DIPLOMATS from the Russian and Belarusian embassies will not be invited to this year’s slave workers memorial ceremony on 9 May at Westmount, it has been confirmed.
The event’s organiser, Gary Font, said that the ‘horrendous’ events in Ukraine created a dilemma when remembering those who lost their lives in Jersey during the Occupation. But he said it ‘would not be right’ to invite diplomats from Russia, or from Belarus, which has facilitated parts of the invasion.
‘I will not be sending an invitation to Russian or Belarusian diplomats but it is right that flowers should continue to be laid in memory of the poor souls who died here,’ Mr Font said, adding that the majority of the slave workers from eastern Europe were Ukrainian and Belarusian. Individual plaques recall the sacrifice of citizens from the countries concerned.
Although the slave workers memorial ceremony is a privately organised event, it has become an established element in the Island’s celebration of Liberation Day, attracting high-ranking officials to the level of ambassador from countries whose citizens were forced to work for the Nazi regime on fortifications which remain a part of the landscape. In more recent years attendance at the ceremony has become part of the official itineraries of the Lieutenant-Governor, Bailiff and Chief Minister.
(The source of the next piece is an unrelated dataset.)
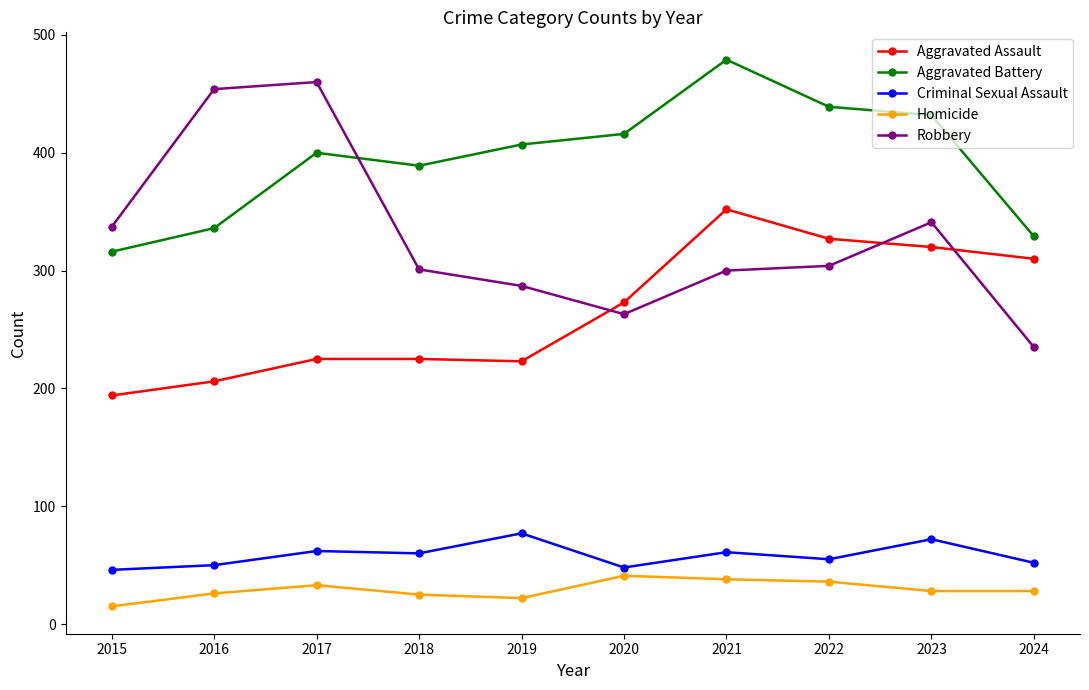

At 2018, list the series in order from largest to smallest.

Aggravated Battery, Robbery, Aggravated Assault, Criminal Sexual Assault, Homicide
Until 2018, following the expulsion of diplomats from the Russian Embassy in response to the Salisbury poisoning of former Russian military officer and double agent Sergei Skripal and his daughter Yulia, diplomats from Russia would routinely attend the event.
It has its origins in the spontaneous creation of a memorial at Westmount by visiting Russian sailors in 1960. The present memorial in the grounds of the crematorium was created with funding from the States in 1975.
Mr Font, who took over responsibility for organising the ceremony from one of its founders, Stella Perkins, who died in 2006, said that following the Skripal poisonings and the impact of the pandemic, diplomats from Russia had not attended the event and wreaths were laid by Islanders in their memory.
But he confirmed that the Russian invasion of Ukraine meant that he would not be renewing the formal invitation this year to either the Russian or the Belarusian embassies.
However, he added that this would not affect the tributes paid on Liberation Day to those who died in the Island during the Occupation.
‘My job is to make sure that all those who perished are remembered and I will make sure that I do the right thing. They will be remembered,’ he said.